Often erroneously referred to as a Kübelwagen, VW’s Type 181 went by many different names around the world including VW Thing in the USA, VW Safari in Mexico and VW Trekker in the UK.
Non-VW people could be excused for confusing the vehicle with the wartime Kübelwagen since they share a similar silhouette and both are built on the Beetle’s platform chassis. Both are also just two-wheel drive, the weight of the rear engine over the driving wheels giving them excellent traction.
Like the early VW Transporter, hub reduction gears were also used to improve ground clearance and that flat floorpan design allowed it to slide over rougher ground when required.
The Type 181 (or Type 182 in right-hand drive, to be correct) was developed in the ’60s to a brief by the Bundeswehr which required a cross-country vehicle. Volkswagen was enlisted for the development work and since the army wanted only 15,000 vehicles the firm developed a civilian spin-off to offset the development costs.

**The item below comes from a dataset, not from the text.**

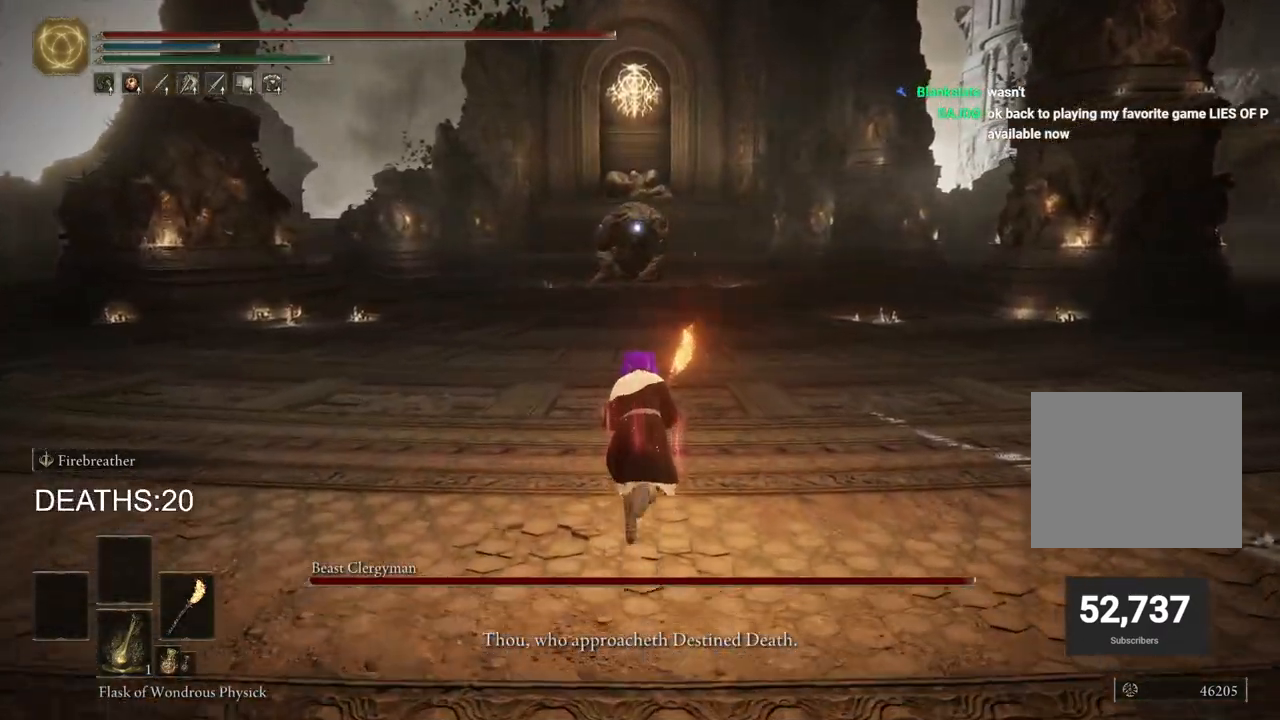
{"buttons": ["CIRCLE"], "left_stick": "up", "right_stick": "center", "events": []}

The chassis used was actually the beefier Karmann-Ghia floorpan and while 4×4 was never offered, a locking rear differential was an option and power came from the 1500cc Beetle motor, later upgraded to a 44 bhp low-compression version of the 1600. With a fabric roof, removable side screens and a fold-flat windscreen, the 181 made a great leisure vehicle for sunnier climates and was produced in
Germany until 1978, after which production continued in Mexico until 1980. Total production amounted to 26,531 complete cars and 55,175 CKD kits.